Sidney Sam (r) and Max Kruse in national dress
Kruse and Sidney Sam are two players on Jogi's listImage: picture-alliance/dpa

In an age where the game's top players rise to prominence while they are still teenagers, Kruse is an anomaly. It's not often that a player gets his first national call-up at the age of 25. But Kruse took a while to realize his potential.

The northern German played his youth football at Werder Bremen – a club long known for its attacking style of play – and his goal against Dortmund depended on a level of ball skills not many out-and-out forwards possess.

He spent three seasons at St. Pauli, before moving to first Freiburg and then Gladbach. With his rise to the top levels of first-division German football, Kruse improved his work ethic and started putting in the extra shifts that often separate the great from the good.

"I think it's simple to get to the top – the trick is to stay there," Kruse said. "To do that you have to invest more than others. For a long time during my career, I relied on my talent. Now I've arrived where I always wanted to be. And to stay there is going to require a certain amount of discipline and ambition."

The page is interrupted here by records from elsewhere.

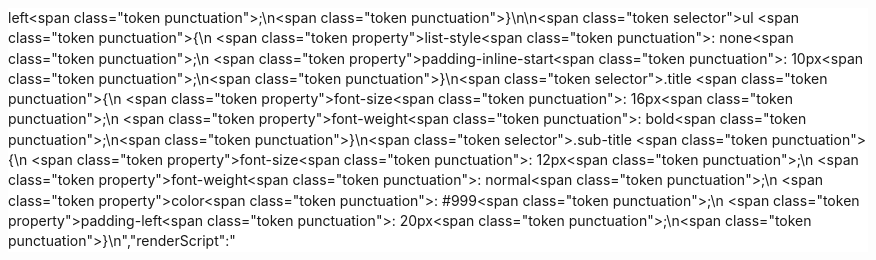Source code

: left<span class=\"token punctuation\">;</span>\n<span class=\"token punctuation\">}</span>\n\n<span class=\"token selector\">ul</span> <span class=\"token punctuation\">{</span>\n    <span class=\"token property\">list-style</span><span class=\"token punctuation\">:</span> none<span class=\"token punctuation\">;</span>\n    <span class=\"token property\">padding-inline-start</span><span class=\"token punctuation\">:</span> 10px<span class=\"token punctuation\">;</span>\n<span class=\"token punctuation\">}</span>\n<span class=\"token selector\">.title</span> <span class=\"token punctuation\">{</span>\n    <span class=\"token property\">font-size</span><span class=\"token punctuation\">:</span> 16px<span class=\"token punctuation\">;</span>\n    <span class=\"token property\">font-weight</span><span class=\"token punctuation\">:</span> bold<span class=\"token punctuation\">;</span>\n<span class=\"token punctuation\">}</span>\n<span class=\"token selector\">.sub-title</span> <span class=\"token punctuation\">{</span>\n    <span class=\"token property\">font-size</span><span class=\"token punctuation\">:</span> 12px<span class=\"token punctuation\">;</span>\n    <span class=\"token property\">font-weight</span><span class=\"token punctuation\">:</span> normal<span class=\"token punctuation\">;</span>\n    <span class=\"token property\">color</span><span class=\"token punctuation\">:</span> #999<span class=\"token punctuation\">;</span>\n    <span class=\"token property\">padding-left</span><span class=\"token punctuation\">:</span> 20px<span class=\"token punctuation\">;</span>\n<span class=\"token punctuation\">}</span>\n</code></pre></div>","renderScript":"<script>(function(){var __create = Object.create;\nvar __defProp = Object.defineProperty;\nvar __getOwnPropDesc = Object.getOwnPropertyDescriptor;\nvar __getOwnPropNames = Object.getOwnPropertyNames;\nvar __getProtoOf = Object.getPrototypeOf;\nvar __hasOwnProp = Object.prototype.hasOwnProperty;\nvar __copyProps = (to, from, except, desc) => {\n  if (from && typeof from === \"object\" || typeof from === \"function\") {\n    for (let key of __getOwnPropNames(from))\n      if (!__hasOwnProp.call(to, key) && key !== except)\n        __defProp(to, key, { get: () => from[key], enumerable: !(desc = __getOwnPropDesc(from, key)) || desc.enumerable });\n  }\n  return to;\n};\nvar __toESM = (mod, isNodeMode, target) => (target = mod != null ? __create(__getProtoOf(mod)) : {}, __copyProps(\n  // If the importer is in node compatibility mode or this is not an ESM\n  // file that has been converted to a CommonJS file using a Babel-\n  // compatible transform (i.e. \"__esModule\" has not been set), then set\n  // \"default\" to the CommonJS \"module.exports\" for node compatibility.\n  isNodeMode || !mod || !mod.__esModule ? __defProp(target, \"default\", { value: mod, enumerable: true }) : target,\n  mod\n));\nvar import_react_live = require(\"react-live\");\nvar import_next = require(\"@alifd/next\");\nvar React = __toESM(require(\"react\"));\nvar ReactDOM = __toESM(require(\"react-dom\"));\nvar import_next2 = require(\"@alifd/next\");\nwindow.demoNames.push(\"renderMoreEnUs\");\ndocument.getElementById(\"renderMoreEnUs-style\").innerHTML = `.my-custom-menu {\n    width: 200px;\n    border: 1px solid #ccc;\n    padding: 0;\n    box-shadow: none;\n    z-index: 1000;\n    text-align: left;\n}\n\n.my-custom-content2 {\n    background: #fff;\n    border: 1px solid #ccc;\n    text-align: center;\n    font-size: 20px;\n    text-align: left;\n}\n\n.my-custom-content3 {\n    background: #fff;\n    border: 1px solid #ccc;\n    text-align: center;\n    font-size: 20px;\n    text-align: left;\n}\n\nul {\n    list-style: none;\n    padding-inline-start: 10px;\n}\n.title {\n    font-size: 16px;\n    font-weight: bold;\n}\n.sub-title {\n    font-size: 12px;\n    font-weight: normal;\n    color: #999;\n    padding-left: 20px;\n}\n\n`;\nwindow.renderMoreEnUsRenderScript = function renderMoreEnUsRenderScript2(liveDemo) {\n  var mountNode = document.getElementById(\"renderMoreEnUs-mount\");\n  if (liveDemo === \"false\") {\n    document.getElementById(\"renderMoreEnUs-body\").innerHTML =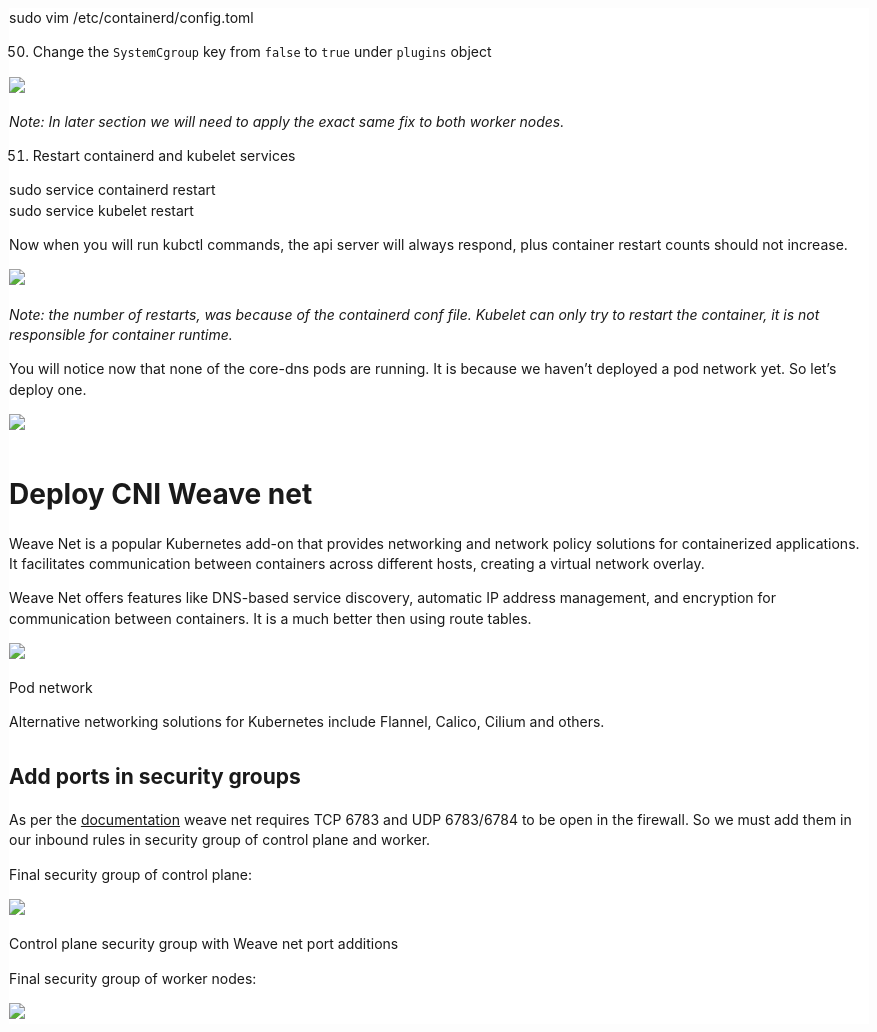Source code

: sudo vim /etc/containerd/config.toml

50. Change the `SystemCgroup` key from `false` to `true` under `plugins` object

![](https://miro.medium.com/v2/resize:fit:1400/1*fm0zHKs0j-vQ0N6wKHPtjw.png)

_Note: In later section we will need to apply the exact same fix to both worker nodes._

51. Restart containerd and kubelet services

sudo service containerd restart  
sudo service kubelet restart

Now when you will run kubctl commands, the api server will always respond, plus container restart counts should not increase.

![](https://miro.medium.com/v2/resize:fit:1400/1*mQ3GdlOfgk71VaC0leqG_w.png)

_Note: the number of restarts, was because of the containerd conf file. Kubelet can only try to restart the container, it is not responsible for container runtime._

You will notice now that none of the core-dns pods are running. It is because we haven’t deployed a pod network yet. So let’s deploy one.

![](https://miro.medium.com/v2/resize:fit:1400/1*ylYfDhgTALgb5NlFPHMbLg.png)

# Deploy CNI Weave net

Weave Net is a popular Kubernetes add-on that provides networking and network policy solutions for containerized applications. It facilitates communication between containers across different hosts, creating a virtual network overlay.

Weave Net offers features like DNS-based service discovery, automatic IP address management, and encryption for communication between containers. It is a much better then using route tables.

![](https://miro.medium.com/v2/resize:fit:1400/1*3duE6b90TsWRszFHXUCMhQ.png)

Pod network

Alternative networking solutions for Kubernetes include Flannel, Calico, Cilium and others.

## Add ports in security groups

As per the [documentation](https://www.weave.works/docs/net/latest/kubernetes/kube-addon/#-installation) weave net requires TCP 6783 and UDP 6783/6784 to be open in the firewall. So we must add them in our inbound rules in security group of control plane and worker.

Final security group of control plane:

![](https://miro.medium.com/v2/resize:fit:1400/1*NTRWGC2dixPUgBu0rjTC8g.png)

Control plane security group with Weave net port additions

Final security group of worker nodes:

![](https://miro.medium.com/v2/resize:fit:1400/1*O0sbTqVvUjrjXKjjgk7Hbw.png)
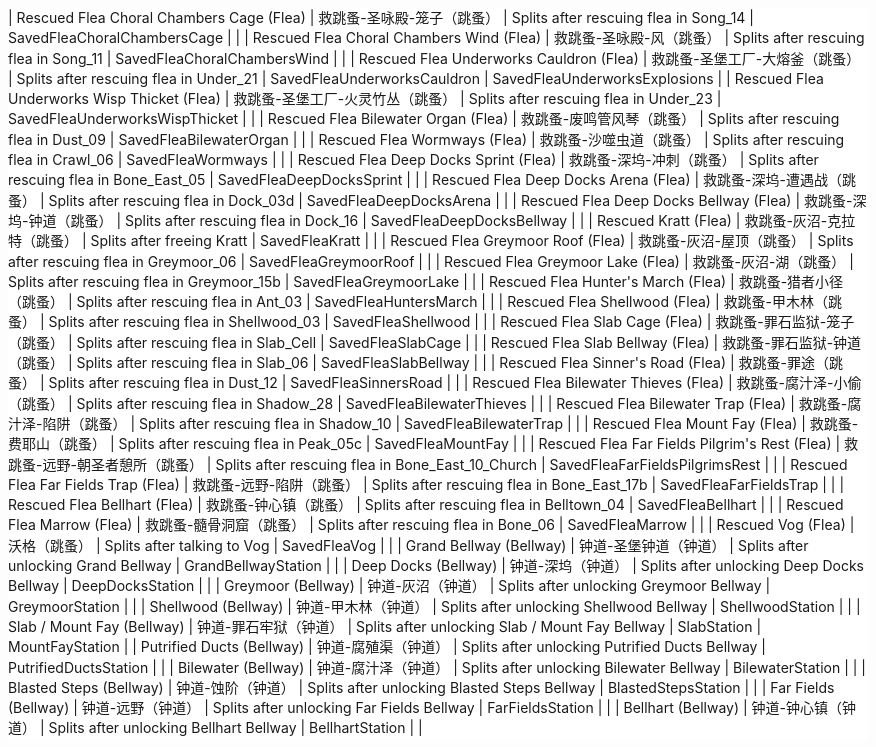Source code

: | Rescued Flea Choral Chambers Cage (Flea) | 救跳蚤-圣咏殿-笼子（跳蚤） | Splits after rescuing flea in Song_14 | SavedFleaChoralChambersCage |  |
| Rescued Flea Choral Chambers Wind (Flea) | 救跳蚤-圣咏殿-风（跳蚤） | Splits after rescuing flea in Song_11 | SavedFleaChoralChambersWind |  |
| Rescued Flea Underworks Cauldron (Flea) | 救跳蚤-圣堡工厂-大熔釜（跳蚤） | Splits after rescuing flea in Under_21 | SavedFleaUnderworksCauldron | SavedFleaUnderworksExplosions |
| Rescued Flea Underworks Wisp Thicket (Flea) | 救跳蚤-圣堡工厂-火灵竹丛（跳蚤） | Splits after rescuing flea in Under_23 | SavedFleaUnderworksWispThicket |  |
| Rescued Flea Bilewater Organ (Flea) | 救跳蚤-废鸣管风琴（跳蚤） | Splits after rescuing flea in Dust_09 | SavedFleaBilewaterOrgan |  |
| Rescued Flea Wormways (Flea) | 救跳蚤-沙噬虫道（跳蚤） | Splits after rescuing flea in Crawl_06 | SavedFleaWormways |  |
| Rescued Flea Deep Docks Sprint (Flea) | 救跳蚤-深坞-冲刺（跳蚤） | Splits after rescuing flea in Bone_East_05 | SavedFleaDeepDocksSprint |  |
| Rescued Flea Deep Docks Arena (Flea) | 救跳蚤-深坞-遭遇战（跳蚤） | Splits after rescuing flea in Dock_03d | SavedFleaDeepDocksArena |  |
| Rescued Flea Deep Docks Bellway (Flea) | 救跳蚤-深坞-钟道（跳蚤） | Splits after rescuing flea in Dock_16 | SavedFleaDeepDocksBellway |  |
| Rescued Kratt (Flea) | 救跳蚤-灰沼-克拉特（跳蚤） | Splits after freeing Kratt | SavedFleaKratt |  |
| Rescued Flea Greymoor Roof (Flea) | 救跳蚤-灰沼-屋顶（跳蚤） | Splits after rescuing flea in Greymoor_06 | SavedFleaGreymoorRoof |  |
| Rescued Flea Greymoor Lake (Flea) | 救跳蚤-灰沼-湖（跳蚤） | Splits after rescuing flea in Greymoor_15b | SavedFleaGreymoorLake |  |
| Rescued Flea Hunter's March (Flea) | 救跳蚤-猎者小径（跳蚤） | Splits after rescuing flea in Ant_03 | SavedFleaHuntersMarch |  |
| Rescued Flea Shellwood (Flea) | 救跳蚤-甲木林（跳蚤） | Splits after rescuing flea in Shellwood_03 | SavedFleaShellwood |  |
| Rescued Flea Slab Cage (Flea) | 救跳蚤-罪石监狱-笼子（跳蚤） | Splits after rescuing flea in Slab_Cell | SavedFleaSlabCage |  |
| Rescued Flea Slab Bellway (Flea) | 救跳蚤-罪石监狱-钟道（跳蚤） | Splits after rescuing flea in Slab_06 | SavedFleaSlabBellway |  |
| Rescued Flea Sinner's Road (Flea) | 救跳蚤-罪途（跳蚤） | Splits after rescuing flea in Dust_12 | SavedFleaSinnersRoad |  |
| Rescued Flea Bilewater Thieves (Flea) | 救跳蚤-腐汁泽-小偷（跳蚤） | Splits after rescuing flea in Shadow_28 | SavedFleaBilewaterThieves |  |
| Rescued Flea Bilewater Trap (Flea) | 救跳蚤-腐汁泽-陷阱（跳蚤） | Splits after rescuing flea in Shadow_10 | SavedFleaBilewaterTrap |  |
| Rescued Flea Mount Fay (Flea) | 救跳蚤-费耶山（跳蚤） | Splits after rescuing flea in Peak_05c | SavedFleaMountFay |  |
| Rescued Flea Far Fields Pilgrim's Rest (Flea) | 救跳蚤-远野-朝圣者憩所（跳蚤） | Splits after rescuing flea in Bone_East_10_Church | SavedFleaFarFieldsPilgrimsRest |  |
| Rescued Flea Far Fields Trap (Flea) | 救跳蚤-远野-陷阱（跳蚤） | Splits after rescuing flea in Bone_East_17b | SavedFleaFarFieldsTrap |  |
| Rescued Flea Bellhart (Flea) | 救跳蚤-钟心镇（跳蚤） | Splits after rescuing flea in Belltown_04 | SavedFleaBellhart |  |
| Rescued Flea Marrow (Flea) | 救跳蚤-髓骨洞窟（跳蚤） | Splits after rescuing flea in Bone_06 | SavedFleaMarrow |  |
| Rescued Vog (Flea) | 沃格（跳蚤） | Splits after talking to Vog | SavedFleaVog |  |
| Grand Bellway (Bellway) | 钟道-圣堡钟道（钟道） | Splits after unlocking Grand Bellway | GrandBellwayStation |  |
| Deep Docks (Bellway) | 钟道-深坞（钟道） | Splits after unlocking Deep Docks Bellway | DeepDocksStation |  |
| Greymoor (Bellway) | 钟道-灰沼（钟道） | Splits after unlocking Greymoor Bellway | GreymoorStation |  |
| Shellwood (Bellway) | 钟道-甲木林（钟道） | Splits after unlocking Shellwood Bellway | ShellwoodStation |  |
| Slab / Mount Fay (Bellway) | 钟道-罪石牢狱（钟道） | Splits after unlocking Slab / Mount Fay Bellway | SlabStation | MountFayStation |
| Putrified Ducts (Bellway) | 钟道-腐殖渠（钟道） | Splits after unlocking Putrified Ducts Bellway | PutrifiedDuctsStation |  |
| Bilewater (Bellway) | 钟道-腐汁泽（钟道） | Splits after unlocking Bilewater Bellway | BilewaterStation |  |
| Blasted Steps (Bellway) | 钟道-蚀阶（钟道） | Splits after unlocking Blasted Steps Bellway | BlastedStepsStation |  |
| Far Fields (Bellway) | 钟道-远野（钟道） | Splits after unlocking Far Fields Bellway | FarFieldsStation |  |
| Bellhart (Bellway) | 钟道-钟心镇（钟道） | Splits after unlocking Bellhart Bellway | BellhartStation |  |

As if to remind Kruse that his position the Nationalelf isn't certain, Jogi Löw left him out of the squad for Germany's most recent friendly in favor of a young striker in the traditional mold, Pierre-Michel Lasogga.

But Kruse does not seem to have an attitude problem. And the sight of the 26-year-old "false nine" faking one of the Bundesliga's best right backs out of socks on Saturday must have reminded Löw that Kruse might represent a very useful alternative indeed.

Max Kruse was interviewed by Barbara Mohr for DW's football magazine, “Bundesliga Kick Off,” which airs on Mondays and Tuesdays.